CHAOS
2026-04-14 17:39:29.599667+02 by Dan Lyke 0 comments
Finished CHAOS: Charles Manson, the CIA, and the Secret History of the Sixties by Tom O'Neill and Dan Piepenbring last night. Read it on the suggestion of a friend. I forget the context in which it came up, but...
It makes a compelling case that the LAPD and DA's office told a story about what happened that wasn't consistent with the facts, and that there was a lot of bumbling between the LASD and the LAPD. It raised a lot of questions about why Manson and his entourage may have been treated very leniently before the murders by both law enforcement and the judiciary. It points out a whole lot of intersections between the CIA's MKUltra program and various aspects of the '60s counterculture that intersected with Mason and crowd.
What I don't know after reading this is how out of the norm these various connections are. We know from so many cases in the intervening years that the LAPD and the LASD as institutions have practices of altering crime scenes and reports to fit a DA's narrative, and that judges are wont to, say, give young women who are having their first interactions with the court a little leniency in hopes that they can straighten themselves out without punishment (since, let's be fair, that's the main remedy courts have).
We also know that various US federal agencies engage in some sketchy shit in terms of internal US policies, and what university research gets funded, and a lot of this stuff may have been cleaned up a bit in the intervening years, with IRBs and all.
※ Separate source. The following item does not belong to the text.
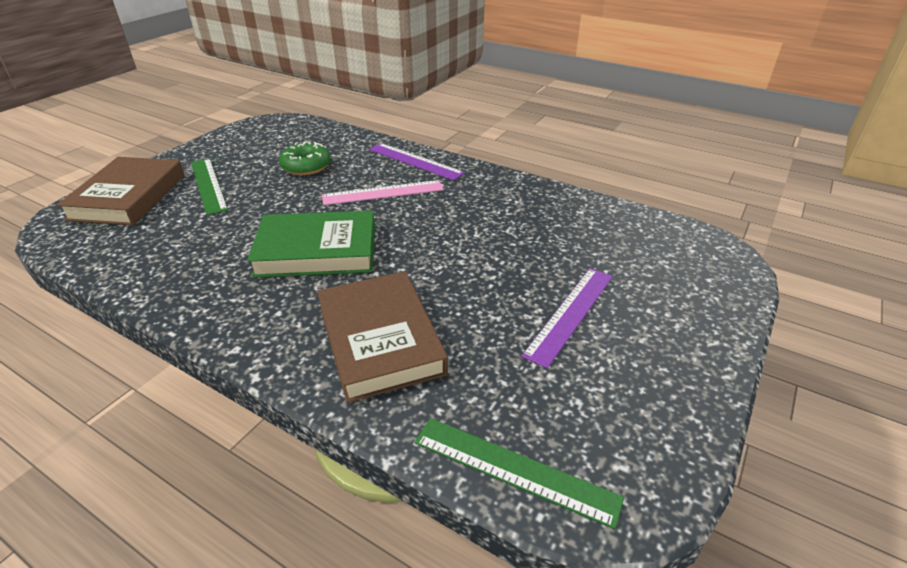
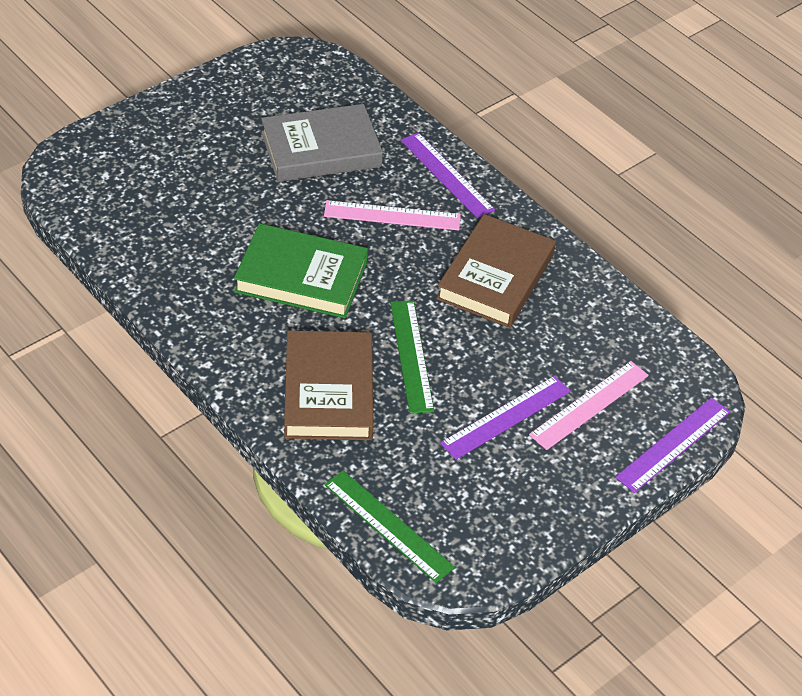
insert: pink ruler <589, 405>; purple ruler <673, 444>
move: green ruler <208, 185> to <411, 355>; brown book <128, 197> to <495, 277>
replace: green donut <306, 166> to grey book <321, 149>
And the book acknowledges all of this.
So, yeah, a good read in understanding how, for instance, "conservative" factions act to make sure that the counter-culture acts in the ways that they fear, in seeing a lot of how prosecutors and "law" enforcement act to reinforce their initial suspicions, in how so much of society is intertwined. I recommend it from that front.
But frustrating (and, again, the author acknowledges this) that in the end this is the tangled yarn of a connection board without a clear picture emerging. It's the tale of the decisions a society makes, without an overarching story.
Fascinating read, I'm glad I went through it, but still trying to figure out what it means.